"NADIE HABIA EN EL ESPEJO DE AGUA". EN LA CASA DE LOS SIETE VIENTOS
De su anterior obra "Justo antes del eclipse" (2010) a "Nadie había en el espejo del agua", la dramaturgia de Adrián Rodríguez, aquí autor y director, ha evolucionado.
Con la ayuda involuntaria de la siempre misteriosa Casa de los Siete Vientos, con su falsa entrada en un entresuelo, totalmente decorada y que luce muebles antiguos, con su verdadero escenario que es un salón en una casa de familia donde no están los muebles pero sí las butacas, un teatro que dirige imperceptiblemente un artista tan transparente y a la vez tan recoleto como Enrique Permuy, Rodríguez logra de entrada méritos de ambientación, luces y sonido. Como en "Justo antes del eclipse" tenemos una historia policial; pero si aquella podía incluirse en la crónica diaria, la historia de "Nadie había en el espejo de agua" logra una dimensión poética y casi metafísica. Hay también un paralelismo oscilante entre dos acciones que pueden haber ocurrido en distintas épocas; pero la duplicación aproximada de las tramas paralelas acrece con la segunda el misterio de la primera. Nada sucede explícitamente en un sueño, pero la obra se despega pronto de la tierra y la vida que describe alcanza la calidad ominosa de las pesadillas.
Es hasta ahora el teatro de Adrián Rodríguez un teatro de los mundos oníricos e individuales. Oníricos en el sentido en que Shakespeare postuló la esencial identidad de la vida con el sueño y la consiguiente, y muy extraña, indiferencia respecto de las cuestiones éticas. Repasando en la memoria los dos episodios, no encontramos en ninguno de los personajes un aspecto social. Hay un entorno, un pueblo excitado y fantasmal como los de Onetti, el más irreal de nuestros narradores, al que se cita en el programa de mano; pero es un pueblo que confina, define y al fin no nos abre las puertas que dan al mundo.
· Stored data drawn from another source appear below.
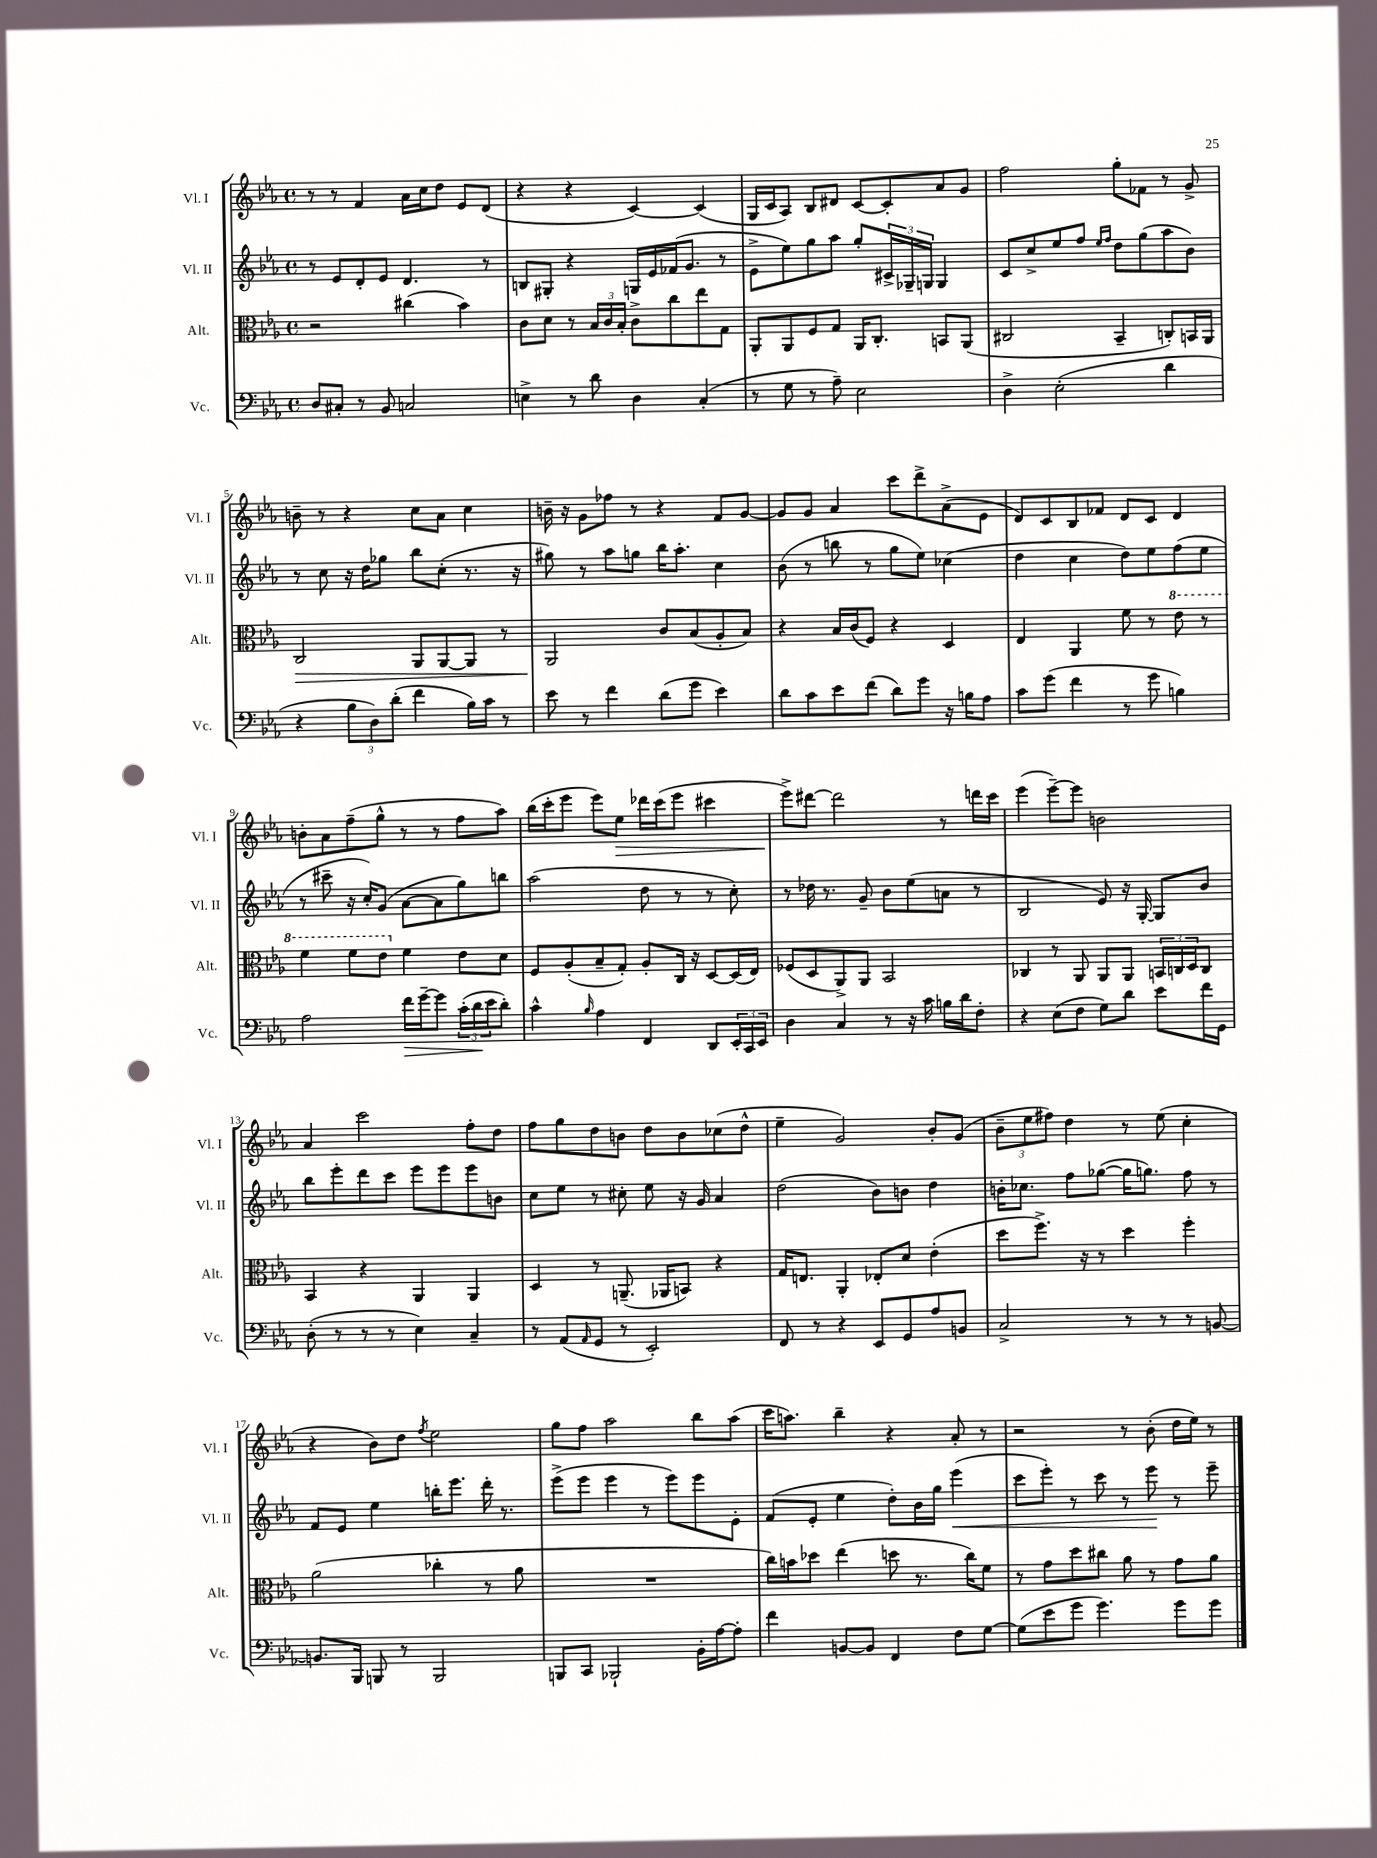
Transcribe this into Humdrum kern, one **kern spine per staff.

**kern	**kern	**kern	**kern
*staff4	*staff3	*staff2	*staff1
*clefF4	*clefC3	*clefG2	*clefG2
*k[b-e-a-]	*k[b-e-a-]	*k[b-e-a-]	*k[b-e-a-]
*M4/4	*M4/4	*M4/4	*M4/4
*met(c)	*met(c)	*met(c)	*met(c)
8D/L	2r	8r	8r
8C#'/J	.	8e-/L	8r
8r	.	8d'/	4f/
8BB-/	.	8e-/J	.
2C/	(4cc#\	4.d/	16a-\LL
.	.	.	16cc\J
.	.	.	8dd\J
.	4b-\)	.	8e-/L
.	.	8r	(8d/J
=	=	=	=
4E^\	8c\L	8B/L	4r
.	8d\J	8G#'/J	.
8r	8r	4r	4r
8d\	24B-/LL	.	.
.	24c/	.	.
.	24B-'/JJ	.	.
4D\	8c^\L	16G/LL	[4c/)
.	.	16e-/	.
.	8cc\	(16f-/J	.
.	.	8.g/J	.
(4C'/	8ee-\	.	(4c/]
.	8G\J	8r	.
=	=	=	=
8r	8AA-'/L	8e-^\L	16G/LL
.	.	.	16c/J
8G\	8AA-/	8ee-\)	8A-/J)
8r	8F/	8gg\	8B-/L
8A-~\)	8G/J	8aa-\J	8d#/J
2E-\	16AA-/LK	8gg'/L	[8c/L
.	8.C'/J	.	.
.	.	24c#^/L	8c'/]
.	.	24G-~/	.
.	.	24G/JJ	.
.	8BB/L	4G/	8a-/
.	(8AA-/J	.	8g/J
=	=	=	=
4D^\	2C#/	8c/L	2ff\
.	.	8cc^/	.
(2E-'\	.	8ee-/	.
.	.	8ff/J	.
.	.	16qqee-/LL	.
.	.	16qqff/JJ	.
.	4BB-~/	8dd\L	8gg'\L
.	.	(8gg\	8f-\J
4d\	8C'/L)	8aa-\	8r
.	16BB/L	8b-\J)	8g^/
.	16AA-/JJ	.	.
=	=	=	=
4r	2C/	8r	8b~\
.	.	8cc\	8r
12B-\L	.	16r	4r
.	.	16dd\LK	.
12D\)	.	.	.
.	.	8gg-\J	.
(12d'\J	.	.	.
4f\	8AA-/L	8bb-\L	8cc\L
.	[8AA-/	(8cc'\J	8a-\J
16B-\LL)	8AA-/]J	8.r	4cc\
16c\JJ	.	.	.
8r	8r	.	.
.	.	16r	.
=	=	=	=
8e-\	2AA-/	8gg#\)	16b~\
.	.	.	16r
8r	.	8r	8g\L
4f\	.	8aa-\L	8ff-\J
.	.	8gg\J	8r
(8d\L	8c/L	16bb-\LK	4r
.	.	8.aa-'\J	.
8g\J	(8B-/	.	.
4e-\)	8A-'/	4cc\	8f/L
.	8B-/J)	.	[8g/J
=	=	=	=
8d\L	4r	(8b-\	8g/]L
8c\	.	8r	8g/J
8e-\	16B-/LL	8bb\	4a-/
.	(16c/J	.	.
(8f\J	8F/J)	8r	.
8d\L)	4r	8gg\L	8ccc\L
8g\J	.	8ee-\J)	8ddd^\
16r	4D/	(4cc-\	(8a-^\
16B\LK	.	.	.
8A-\J	.	.	8e-\J
=	=	=	=
8c\L	4E-/	4dd\	8d/L)
(8g\J	.	.	8c/
4f\	4AA-/	4cc\	8B-/
.	.	.	8f-/J
8r	8f\	8dd\L)	8d/L
8g\	8r	8ee-\	8c/J
4B\)	8ee-\	(8ff\	4d/
.	8r	8ee-\J	.
=	=	=	=
2A-\	4ff\	8r	8b'\L
.	.	8ccc#~\	8a-\
.	8ff\L	16r	(8ff~\
.	.	16cc'/LK)	.
.	8ee-\J	(8g/J	8gg^^\J
16f\LL	4f\	[8a-\L	8r
[16g~\J	.	.	.
8g\]J	.	8a-\]	8r
(24c'\LL	8e-\L	8gg\)	8ff\L
24d\	.	.	.
24e-\J	.	.	.
8d'\J)	8d\J	8bb\J	8aa-\J)
=	=	=	=
4c^^\	8F/L	(2aa-\	(16bb-\LL
.	.	.	16ccc'\J
.	(8A-'/	.	8eee-\J
16qqB-/	.	.	.
4A-\	8B-~/	.	8eee-\L)
.	8G'/J)	.	8ee-\J
4FF/	8A-'/L	8dd\	16ddd-\LL
.	.	.	(16ccc\J
.	16C/Jk	8r	8eee-\J
.	16r	.	.
8DD/L	[8D/L	8r	4ccc#\
24EE-'/L	(16D/]L	8cc'\)	.
24CC/	.	.	.
.	16E-/JJ)	.	.
24EE-/JJ	.	.	.
=	=	=	=
4D\	(8F-/L	8r	8eee-^\L)
.	8D/	16dd-\	[8ddd#\J
.	.	8.r	.
4C/	8AA-^/)	.	2ddd#\]
.	8AA-/J	8g~/	.
8r	2BB-/	8b-\L	.
16r	.	(8ee-\	.
16c\	.	.	.
16B\LL	.	8a\J	8r
16d\J	.	.	.
8F'\J	.	8r	16ddd\LL
.	.	.	16ccc\JJ
=	=	=	=
4r	4C-/	2B-/	(4eee-\
(8E-\L	8r	.	[8eee-~\L)
8F\J	8AA-/	.	8eee-\]J
8G\L)	8AA-/L	8e-/)	2b\
8d\J	8AA-/J	16r	.
.	.	[16G'/	.
8e-\L	24BB/LL	8G/]L	.
.	24C/	.	.
.	24D/J	.	.
16f\L	8C/J	8b-/J	.
16GG\JJ	.	.	.
=	=	=	=
(8D'\	4BB-/	8bb-\L	4a-/
8r	.	8eee-'\	.
8r	4r	8ddd\	2ccc\
8r	.	8ccc\J	.
4E-\)	4AA-/	8eee-\L	.
.	.	8eee-\	.
4C~/	4AA-/	8eee-\	8ff'\L
.	.	8b\J	8dd\J
=	=	=	=
8r	4D/	8cc\L	8ff\L
(8AA-/L	.	8ee-\J	8gg\
16qqAA-/	.	.	.
8GG/J	8r	8r	8dd\
8r	(8.AA~/	8cc#'\	8b\J
2EE-'/)	.	8ee-\	8dd\L
.	16AA-/LK	.	.
.	8BB/J)	16r	8b\
.	.	16g/	.
.	4r	4a-/	(8cc-\
.	.	.	8dd^^\J
=	=	=	=
8FF/	16G/LK	(2dd\	4ee-~\
.	8.E/J	.	.
8r	.	.	.
4r	4AA-'/	.	2g/)
8EE-/L	8E-'/L	8b-\L)	.
8GG/	8d/J	8b\J	.
8A-/	(4e-'\	4dd\	8b-'/L
8BB/J	.	.	(8g/J
=	=	=	=
2C^/	8dd\L	16b'\LK	12b-~\L
.	.	8.cc-\J	.
.	.	.	12ee-\
.	8.ff^\J)	.	.
.	.	.	12ff#\J)
.	.	8ff\L	4dd\
.	16r	.	.
.	8r	([8gg-\J	.
8r	4dd\	16gg-\]LK	8r
.	.	8.gg\J)	.
8r	.	.	(8ee-\
8r	4ff'\	8ff\	4cc'\
[8BB/	.	8r	.
=	=	=	=
8.BB/]L	(2a-\	8f/L	4r
.	.	8e-/J	.
16BBB-/Jk	.	.	.
8BBB/	.	4ee-\	8b-\L)
8r	.	.	8dd\J
.	.	.	8qff/
2BBB/	4cc-'\	16bb'\LK	2ee-\
.	.	8.eee-\J	.
.	8r	16ddd'\	.
.	.	8.r	.
.	8a-\	.	.
=	=	=	=
8BBB/L	1r	(8eee-^\L	8gg\L
8CC/J	.	8eee-\J	8ff\J
2BBB-`/	.	4eee-\	2aa-\
.	.	8r	.
.	.	8eee-\L)	.
16BB-'\LL	.	8eee-\	8bb-\L
[16A-\J	.	.	.
8A-'\]J	.	8e-'\J	(8aa-\J
=	=	=	=
4f\	16cc\LL)	(8f/L	16ccc\LK
.	16b\J	.	8.aa\J)
.	8dd-\J	8e-'/J	.
[8BB/L	(4ee-\	4ee-\	4bb-~\
8BB/]J	.	.	.
4FF/	8dd\	8dd'\L)	4r
.	8.r	16b-\L	.
.	.	16gg\JJ	.
8F\L	.	(4eee-\	8a-'/
.	16cc\LK)	.	.
[8G\J	8f\J	.	8r
=	=	=	=
(8G\]L	8r	8ccc\L	2r
8e-\	8g\L	8eee-'\J)	.
8g\J	8dd\	8r	.
4.g\)	8cc#\J	8ccc\	.
.	8a-\	8r	8r
.	8r	8eee-\	(8b-'\
8g\L	8g\L	8r	16dd\LL
.	.	.	16ee-\JJ)
8g\J	8a-\J	8eee-~\	8r
==	==	==	==
*-	*-	*-	*-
La escritura de "Nadie había en el espejo de agua" demuestra un don poético cierto y es cuidada y pulida, destacable excepción en un teatro local hecho de improvisaciones a medio zurcir; y sin embargo, encontramos algunas reiteraciones y repeticiones que agregan sin sumar. Es evidente que el autor ha intentado, a veces, el aspecto inquietante de apremiante percusión de los salmos, como el comienzo de "Tango varsoviano" de Alberto Félix Alberto donde las palabras "¡Callate, che!" y el tango de Azucena Maizani "Pero yo sé" se oyen doce o quince veces; y dan un clima siempre diferente. No obstante, a veces la reiteración en "Nadie había en el espejo del agua" no acierta con el efecto buscado y aparece como una vía circular que no contribuye al progreso de la acción.
En la dirección, donde arma un mundo en un pañuelo y donde los efectos de luces y sonidos tienen un sentido muy claro de misterio y temor, Adrián Rodríguez triunfa ampliamente sobre la precariedad de los medios de que dispuso. Sombras y luces fueron misteriosas, los personajes nunca dejaron de ser visitados por extrañas visiones y fantasías de las que participamos; hubo ritmo, continuidad, tiempo vivo en el escenario. La actuación tuvo su mejor intérprete en Paola Chalela.